Whichever you pick, treat the gateway as a load-bearing component from day one: instrument its logs for the compliance regime you answer to, tune your cache threshold against real traffic, and define your fallback categories explicitly. If you're standing up a production LLM stack and want the routing, caching, and governance architected correctly the first time, our AI transformation engagements start with exactly this kind of infrastructure decision — and our web and platform development team wires the gateway into your application end to end.
09 — ConclusionThe gateway is the new control plane.
The gateway is where cost, reliability, and compliance are actually enforced.
The LLM gateway has completed the same journey the API gateway made a decade ago — from optional convenience to the layer where the hard cross-cutting concerns live. Caching turns repeated work into sub-five-millisecond responses; routing turns provider sprawl into a cost and latency strategy; resilience turns a provider outage into a non-event; and governance turns spend and data flow into enforceable policy rather than after-the-fact discovery.
The build-vs-buy decision is the one worth doing the arithmetic on. The managed layer's benchmark fee is small in absolute terms until your token spend is large, while engineering time stays expensive whether or not anything breaks.

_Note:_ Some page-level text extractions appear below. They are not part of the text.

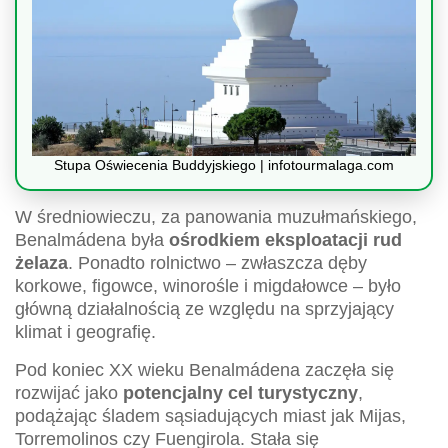
Stupa Oświecenia Buddyjskiego | infotourmalaga.com
W średniowieczu, za panowania muzułmańskiego,
Benalmádena była
ośrodkiem eksploatacji rud
żelaza
. Ponadto rolnictwo – zwłaszcza dęby
korkowe, figowce, winorośle i migdałowce – było
główną działalnością ze względu na sprzyjający
klimat i geografię.
Pod koniec XX wieku Benalmádena zaczęła się
rozwijać jako
potencjalny cel turystyczny
,
podążając śladem sąsiadujących miast jak Mijas,
Torremolinos czy Fuengirola. Stała się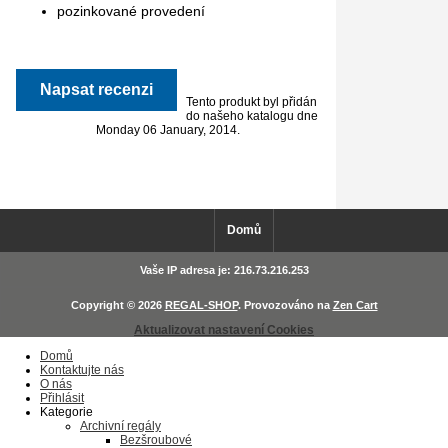
pozinkované provedení
Napsat recenzi
Tento produkt byl přidán
do našeho katalogu dne
Monday 06 January, 2014.
Domů
Vaše IP adresa je: 216.73.216.253
Copyright © 2026
REGAL-SHOP
. Provozováno na
Zen Cart
Aktualizovat nastavení Cookies
Domů
Kontaktujte nás
O nás
Přihlásit
Kategorie
Archivní regály
Bezšroubové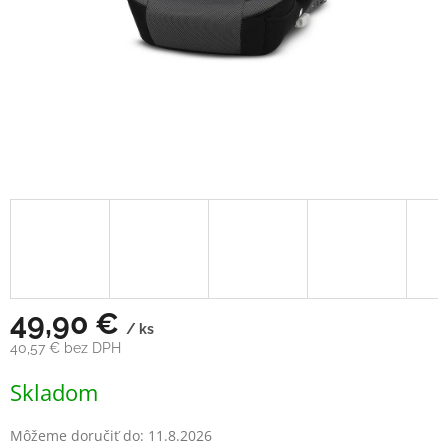
49,90 €
/ ks
40,57 € bez DPH
Jednotková
Skladom
cena:
Môžeme doručiť do:
11.8.2026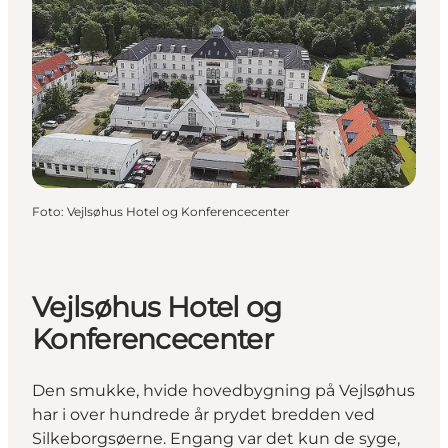
Foto
:
Vejlsøhus Hotel og Konferencecenter
Vejlsøhus Hotel og
Konferencecenter
Den smukke, hvide hovedbygning på Vejlsøhus
har i over hundrede år prydet bredden ved
Silkeborgsøerne. Engang var det kun de syge,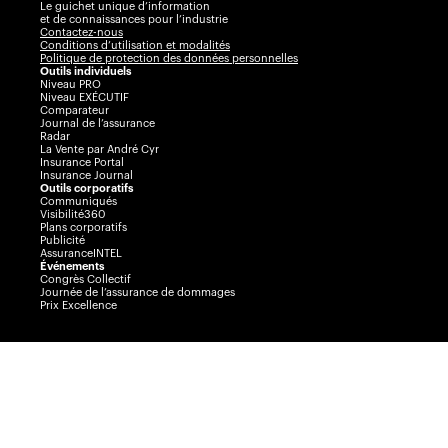
Le guichet unique d’information
et de connaissances pour l’industrie
Contactez-nous
Conditions d’utilisation et modalités
Politique de protection des données personnelles
Outils individuels
Niveau PRO
Niveau EXÉCUTIF
Comparateur
Journal de l’assurance
Radar
La Vente par André Cyr
Insurance Portal
Insurance Journal
Outils corporatifs
Communiqués
Visibilité360
Plans corporatifs
Publicité
AssuranceINTEL
Événements
Congrès Collectif
Journée de l’assurance de dommages
Prix Excellence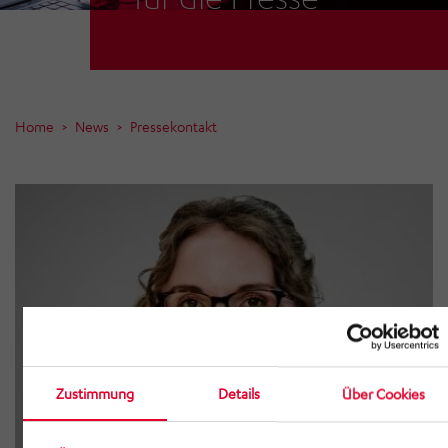
Home
News
Pressekontakt
Zustimmung
Details
Über Cookies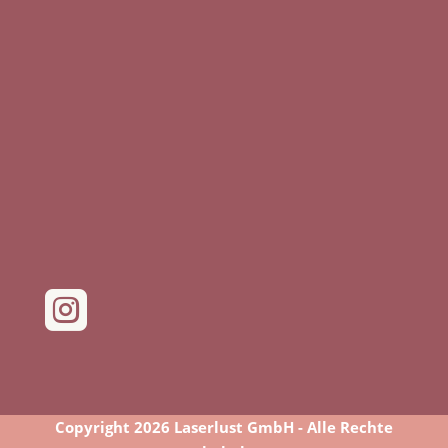

Copyright 2026 Laserlust GmbH - Alle Rechte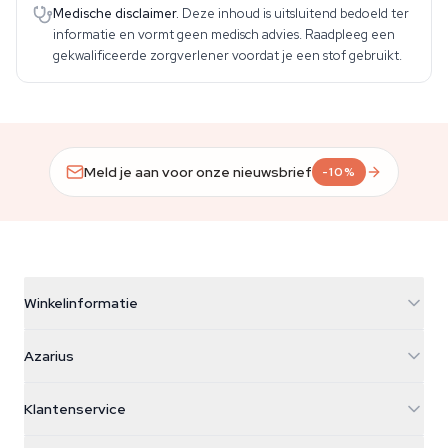
Medische disclaimer.
Deze inhoud is uitsluitend bedoeld ter
informatie en vormt geen medisch advies. Raadpleeg een
gekwalificeerde zorgverlener voordat je een stof gebruikt.
Meld je aan voor onze nieuwsbrief
-10%
Winkelinformatie
Azarius
Azarius
Galvaniweg 11
5482 TN Schijndel
Cannabiszaden
Klantenservice
Nederland
Paddo's
Verzendinfo
support@azarius.com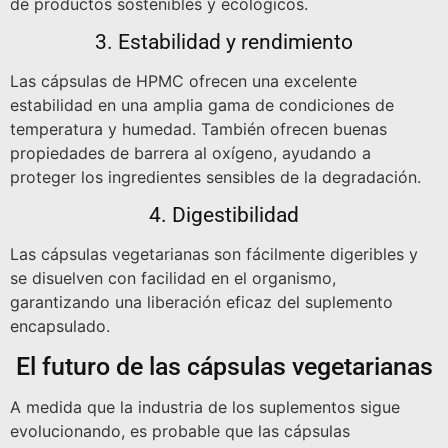
de productos sostenibles y ecológicos.
3. Estabilidad y rendimiento
Las cápsulas de HPMC ofrecen una excelente
estabilidad en una amplia gama de condiciones de
temperatura y humedad. También ofrecen buenas
propiedades de barrera al oxígeno, ayudando a
proteger los ingredientes sensibles de la degradación.
4. Digestibilidad
Las cápsulas vegetarianas son fácilmente digeribles y
se disuelven con facilidad en el organismo,
garantizando una liberación eficaz del suplemento
encapsulado.
El futuro de las cápsulas vegetarianas
A medida que la industria de los suplementos sigue
evolucionando, es probable que las cápsulas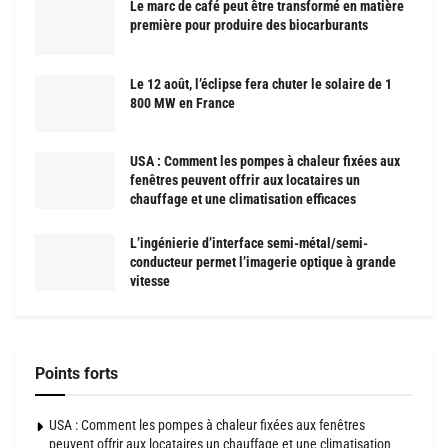
Le marc de café peut être transformé en matière
première pour produire des biocarburants
Le 12 août, l’éclipse fera chuter le solaire de 1
800 MW en France
USA : Comment les pompes à chaleur fixées aux
fenêtres peuvent offrir aux locataires un
chauffage et une climatisation efficaces
L’ingénierie d’interface semi-métal/semi-
conducteur permet l’imagerie optique à grande
vitesse
Points forts
USA : Comment les pompes à chaleur fixées aux fenêtres
peuvent offrir aux locataires un chauffage et une climatisation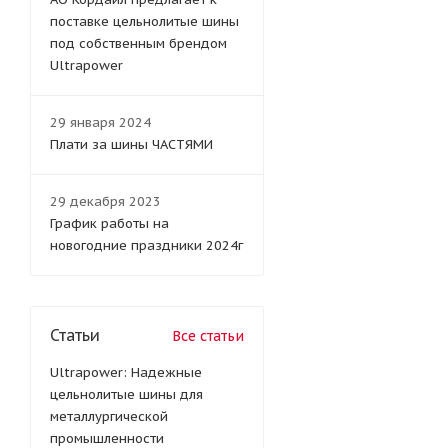
поставке цельнолитые шины
под собственным брендом
Ultrapower
29 января 2024
Плати за шины ЧАСТЯМИ
29 декабря 2023
График работы на
новогодние праздники 2024г
Статьи
Все статьи
Ultrapower: Надежные
цельнолитые шины для
металлургической
промышленности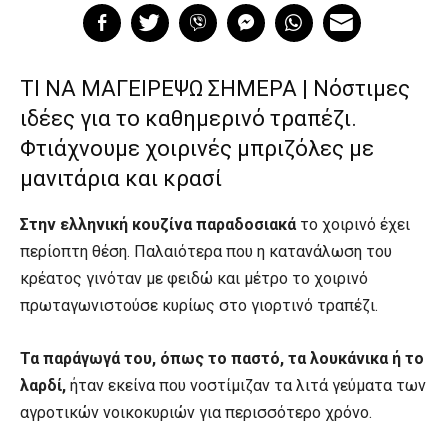
ΤΙ ΝΑ ΜΑΓΕΙΡΕΨΩ ΣΗΜΕΡΑ | Νόστιμες
ιδέες για το καθημερινό τραπέζι.
Φτιάχνουμε χοιρινές μπριζόλες με
μανιτάρια και κρασί
Στην ελληνική κουζίνα παραδοσιακά
το χοιρινό έχει
περίοπτη θέση. Παλαιότερα που η κατανάλωση του
κρέατος γινόταν με φειδώ και μέτρο το χοιρινό
πρωταγωνιστούσε κυρίως στο γιορτινό τραπέζι.
Τα παράγωγά του, όπως το παστό, τα λουκάνικα ή το
λαρδί,
ήταν εκείνα που νοστίμιζαν τα λιτά γεύματα των
αγροτικών νοικοκυριών για περισσότερο χρόνο.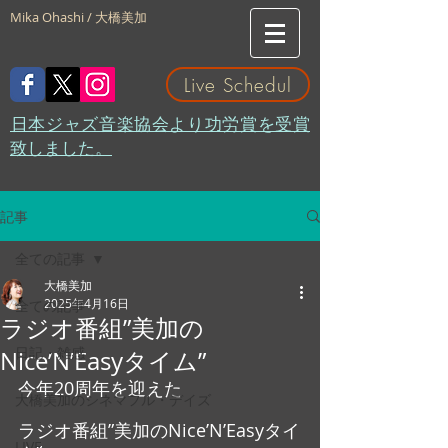
Mika Ohashi / 大橋美加
Live Schedul
​日本ジャズ音楽協会より功労賞を受賞
致しました。
記事
全ての記事
大橋美加
2025年4月16日
全ての記事
ラジオ番組”美加の
日記・雑感
Nice’N’Easyタイム”
今年20周年を迎えた
大橋美加のシネマフル・デイズ
ラジオ番組”美加のNice’N’Easyタイ
LIVE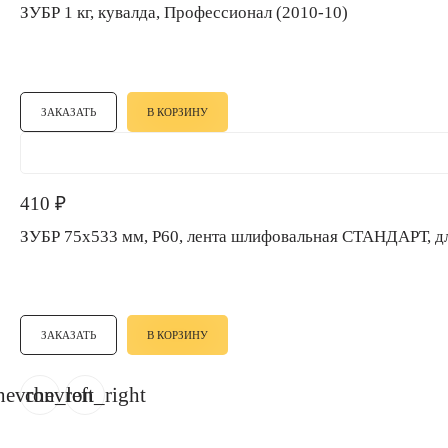
ЗУБР 1 кг, кувалда, Профессионал (2010-10)
ЗАКАЗАТЬ
В КОРЗИНУ
410
₽
ЗУБР 75х533 мм, P60, лента шлифовальная СТАНДАРТ, д
ЗАКАЗАТЬ
В КОРЗИНУ
hevron_left
chevron_right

For most teams at moderate scale, the managed option is cheaper once real engineering cost is counted; the genuine case for self-hosting is data residency, regulatory mandate, or spend high enough that a percentage fee dominates a fixed engineering allocation.
Looking forward, the regulatory pressure only sharpens the case for a gateway. With EU AI Act high-risk obligations enforceable from August 2026 and audit-log expectations rising across SOC 2 and GDPR, the teams that built structured logging, budget enforcement, and data-residency routing into the gateway early will certify faster and ship with less friction. The gateway is no longer where you save a few milliseconds. It is where your AI stack becomes governable.